Brush up on your heists

by Shane Dillon

NEWCOMER director Jonathan Sobol takes control of an ultra-experienced ensemble cast to weave a tale of sibling rivalry, betrayal, and stolen art in The Art of the Steal.
It has been a quiet few years for Kurt Russell, who many of us have not seen since 2007 when he starred as Stuntman Mike in Quentin Tarantino’s, Death Proof.
The Art of the Steal sees Russell return as a stuntman – though with his character here having a much less murderous intent – as Crunch Calhoun, a washed-up getaway driver, trying to make his way cleanly in the world after a botched art theft landed him in a Polish prison.
With the daredevil business looking bleak – “people come here to see you crash” – the aptly named Crunch is tempted by one last job that promises to set him up for life.
The problem for Crunch is that the job – stealing the Gospel of St James; a priceless Gutenburg book – involves working with his nefarious half-brother, Nicky (Matt Dillon, also re-emerging from the depths of releative obscurity in recent years) who was responsible for Crunch serving time on the botched job.
Also on board are the brothers’ partners in crime – Guy (Chris Diamantopoulos), the master forger, and Paddy (Kenneth Welsh), the old bull of the group who, armed with a fairly ropey Irish accent, keeps everyone in line.
Jay Baruchel joins the gang as Francie, Crunch’s apprentice; while Terence Stamp is operating on the side of the law trying to foist the plans.
It is a standout cast that are more rough and ready than Ocean’s Eleven, but are just as determined to get the job done.
Writer and director Jonathan Sobol evidently is a fan of the heist genre, and The Art of the Steal is jammed with all the essentials of a good heist film – colourful characters, snappy dialogue, and a bit of mystery.
If anything, Sobol leans a little too heavily on imitation – the occasional drops in an impressively taut story are moments where the film tries too hard to emulate genre classics.
However, even when you brush the shades of the Coen Brothers and Guy Richie aside, you’re still left with an impressive show.
Russell’s old and wizened Crunch works brilliantly alongside Baruchel’s greenhorn Francie – it is their dynamic that drives much of the comedy throughout.
For the most part, there are solid performances all around, Dillon suits the villain, and Stamp manages to steal every scene he appears in.
Despite all that it has going for it, The Art of the Steal doesn’t quite pull off that perfect job.

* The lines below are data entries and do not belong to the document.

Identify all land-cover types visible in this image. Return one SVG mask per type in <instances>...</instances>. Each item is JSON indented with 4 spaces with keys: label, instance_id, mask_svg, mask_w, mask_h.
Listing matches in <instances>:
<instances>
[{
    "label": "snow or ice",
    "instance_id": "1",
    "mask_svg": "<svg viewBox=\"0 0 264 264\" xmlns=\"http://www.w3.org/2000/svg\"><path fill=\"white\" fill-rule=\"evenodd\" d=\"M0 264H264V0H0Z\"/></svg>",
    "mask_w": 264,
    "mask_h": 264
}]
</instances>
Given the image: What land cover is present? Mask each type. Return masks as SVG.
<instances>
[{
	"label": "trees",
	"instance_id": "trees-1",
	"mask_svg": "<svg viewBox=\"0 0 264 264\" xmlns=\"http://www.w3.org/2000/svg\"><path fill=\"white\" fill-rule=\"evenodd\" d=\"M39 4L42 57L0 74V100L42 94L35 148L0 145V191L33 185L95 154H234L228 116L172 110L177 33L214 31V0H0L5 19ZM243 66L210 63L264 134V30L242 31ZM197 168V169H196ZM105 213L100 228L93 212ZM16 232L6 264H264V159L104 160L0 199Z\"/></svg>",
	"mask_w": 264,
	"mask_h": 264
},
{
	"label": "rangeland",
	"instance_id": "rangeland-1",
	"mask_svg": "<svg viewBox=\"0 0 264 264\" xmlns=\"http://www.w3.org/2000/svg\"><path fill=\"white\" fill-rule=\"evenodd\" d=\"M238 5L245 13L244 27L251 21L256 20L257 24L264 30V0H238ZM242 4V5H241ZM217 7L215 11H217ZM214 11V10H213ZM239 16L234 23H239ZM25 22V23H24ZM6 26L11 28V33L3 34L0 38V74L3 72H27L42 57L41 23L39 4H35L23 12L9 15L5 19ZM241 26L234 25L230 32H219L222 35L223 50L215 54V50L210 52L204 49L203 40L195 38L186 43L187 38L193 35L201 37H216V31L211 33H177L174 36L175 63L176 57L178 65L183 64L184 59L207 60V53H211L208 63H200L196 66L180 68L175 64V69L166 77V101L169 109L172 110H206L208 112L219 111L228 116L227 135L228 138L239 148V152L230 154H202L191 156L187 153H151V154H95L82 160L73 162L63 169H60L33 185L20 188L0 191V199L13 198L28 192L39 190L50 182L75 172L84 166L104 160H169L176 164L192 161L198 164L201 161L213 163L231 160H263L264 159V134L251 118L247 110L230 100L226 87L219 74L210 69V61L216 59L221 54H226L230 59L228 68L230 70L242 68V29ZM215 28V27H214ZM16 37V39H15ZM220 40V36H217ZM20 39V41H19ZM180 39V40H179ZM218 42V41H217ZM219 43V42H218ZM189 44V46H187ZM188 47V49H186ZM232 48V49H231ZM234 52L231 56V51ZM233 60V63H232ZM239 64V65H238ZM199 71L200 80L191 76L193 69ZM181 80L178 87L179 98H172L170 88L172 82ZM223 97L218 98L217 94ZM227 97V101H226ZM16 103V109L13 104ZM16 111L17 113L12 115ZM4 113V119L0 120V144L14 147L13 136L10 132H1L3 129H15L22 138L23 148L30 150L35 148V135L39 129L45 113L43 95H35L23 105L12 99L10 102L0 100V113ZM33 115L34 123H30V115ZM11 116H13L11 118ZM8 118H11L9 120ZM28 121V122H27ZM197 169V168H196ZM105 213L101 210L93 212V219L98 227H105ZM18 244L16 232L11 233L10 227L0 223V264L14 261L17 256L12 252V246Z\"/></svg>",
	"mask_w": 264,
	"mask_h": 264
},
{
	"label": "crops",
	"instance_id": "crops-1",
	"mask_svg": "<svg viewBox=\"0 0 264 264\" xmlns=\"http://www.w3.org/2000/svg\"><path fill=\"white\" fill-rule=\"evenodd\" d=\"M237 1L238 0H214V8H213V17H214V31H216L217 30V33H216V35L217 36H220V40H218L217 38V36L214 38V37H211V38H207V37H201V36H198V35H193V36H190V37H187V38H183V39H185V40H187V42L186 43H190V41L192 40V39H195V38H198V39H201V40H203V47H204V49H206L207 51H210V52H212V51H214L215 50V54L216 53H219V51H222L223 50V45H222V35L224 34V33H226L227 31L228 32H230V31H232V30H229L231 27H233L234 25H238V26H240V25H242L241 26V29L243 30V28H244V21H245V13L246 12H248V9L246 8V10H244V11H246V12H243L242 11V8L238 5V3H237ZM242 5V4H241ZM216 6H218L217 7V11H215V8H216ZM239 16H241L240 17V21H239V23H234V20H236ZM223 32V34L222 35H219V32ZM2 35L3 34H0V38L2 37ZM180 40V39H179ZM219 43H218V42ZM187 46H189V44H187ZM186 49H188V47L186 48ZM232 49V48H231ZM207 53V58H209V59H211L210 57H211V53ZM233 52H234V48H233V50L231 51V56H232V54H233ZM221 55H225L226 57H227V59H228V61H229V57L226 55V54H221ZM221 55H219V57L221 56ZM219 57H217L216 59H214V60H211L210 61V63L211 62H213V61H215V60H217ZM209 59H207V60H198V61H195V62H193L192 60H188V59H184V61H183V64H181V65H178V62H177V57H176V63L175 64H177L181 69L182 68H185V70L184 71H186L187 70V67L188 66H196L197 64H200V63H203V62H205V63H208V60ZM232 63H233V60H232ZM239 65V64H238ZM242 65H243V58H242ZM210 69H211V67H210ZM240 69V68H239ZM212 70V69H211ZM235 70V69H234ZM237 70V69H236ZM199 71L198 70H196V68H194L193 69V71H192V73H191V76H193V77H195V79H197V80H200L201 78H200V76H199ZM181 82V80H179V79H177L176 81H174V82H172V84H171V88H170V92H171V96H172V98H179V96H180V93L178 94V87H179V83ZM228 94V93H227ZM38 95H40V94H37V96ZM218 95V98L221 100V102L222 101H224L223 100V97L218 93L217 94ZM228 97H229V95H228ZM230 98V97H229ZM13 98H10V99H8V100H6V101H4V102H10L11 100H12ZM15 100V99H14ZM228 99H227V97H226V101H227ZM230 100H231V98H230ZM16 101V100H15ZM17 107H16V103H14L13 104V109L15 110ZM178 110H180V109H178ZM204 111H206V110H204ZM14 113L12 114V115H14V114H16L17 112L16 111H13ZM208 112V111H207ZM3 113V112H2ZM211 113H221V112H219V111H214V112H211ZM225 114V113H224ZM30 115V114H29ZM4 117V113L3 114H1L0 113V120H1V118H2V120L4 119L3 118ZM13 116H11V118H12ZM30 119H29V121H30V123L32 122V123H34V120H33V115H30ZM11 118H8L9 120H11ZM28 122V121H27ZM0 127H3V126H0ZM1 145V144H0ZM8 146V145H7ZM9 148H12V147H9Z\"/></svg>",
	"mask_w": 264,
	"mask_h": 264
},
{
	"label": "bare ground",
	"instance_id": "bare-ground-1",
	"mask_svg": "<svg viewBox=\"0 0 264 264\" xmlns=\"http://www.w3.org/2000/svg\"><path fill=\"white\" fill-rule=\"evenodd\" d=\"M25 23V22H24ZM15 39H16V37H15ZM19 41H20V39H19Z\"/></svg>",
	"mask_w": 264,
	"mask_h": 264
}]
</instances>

For a heist that revolves around stolen bibles, there’s a little too much revelation towards the end that will divide audiences.
Lacking the pizazz of Ocean’s Eleven, or the grittiness of Snatch, it leaves us somewhere in the middle-ground.
The Art of the Steal is a neat and entertaining tale from a promising director; expect lots of laughs alongside some great action, but no new ground to be broken.